=== Given information ===

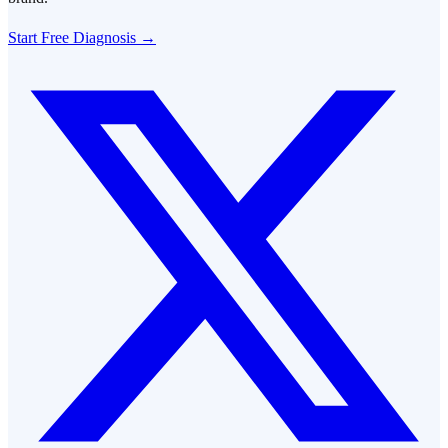
Start Free Diagnosis →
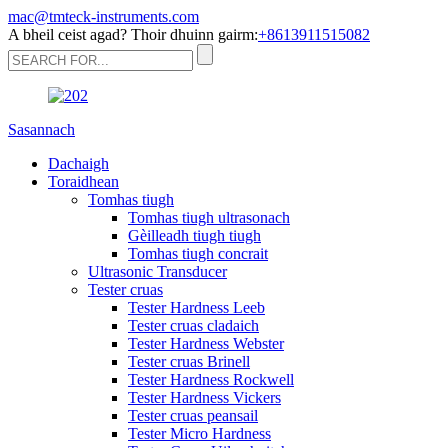
mac@tmteck-instruments.com
A bheil ceist agad? Thoir dhuinn gairm:
+8613911515082
Sasannach
Dachaigh
Toraidhean
Tomhas tiugh
Tomhas tiugh ultrasonach
Gèilleadh tiugh tiugh
Tomhas tiugh concrait
Ultrasonic Transducer
Tester cruas
Tester Hardness Leeb
Tester cruas cladaich
Tester Hardness Webster
Tester cruas Brinell
Tester Hardness Rockwell
Tester Hardness Vickers
Tester cruas peansail
Tester Micro Hardness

===

§ Work task
Your response must restate every record above exactly, with each picture omitted.

§ Finished task
Start Free Diagnosis →
mac@tmteck-instruments.com
A bheil ceist agad? Thoir dhuinn gairm:
+8613911515082
Sasannach
Dachaigh
Toraidhean
Tomhas tiugh
Tomhas tiugh ultrasonach
Gèilleadh tiugh tiugh
Tomhas tiugh concrait
Ultrasonic Transducer
Tester cruas
Tester Hardness Leeb
Tester cruas cladaich
Tester Hardness Webster
Tester cruas Brinell
Tester Hardness Rockwell
Tester Hardness Vickers
Tester cruas peansail
Tester Micro Hardness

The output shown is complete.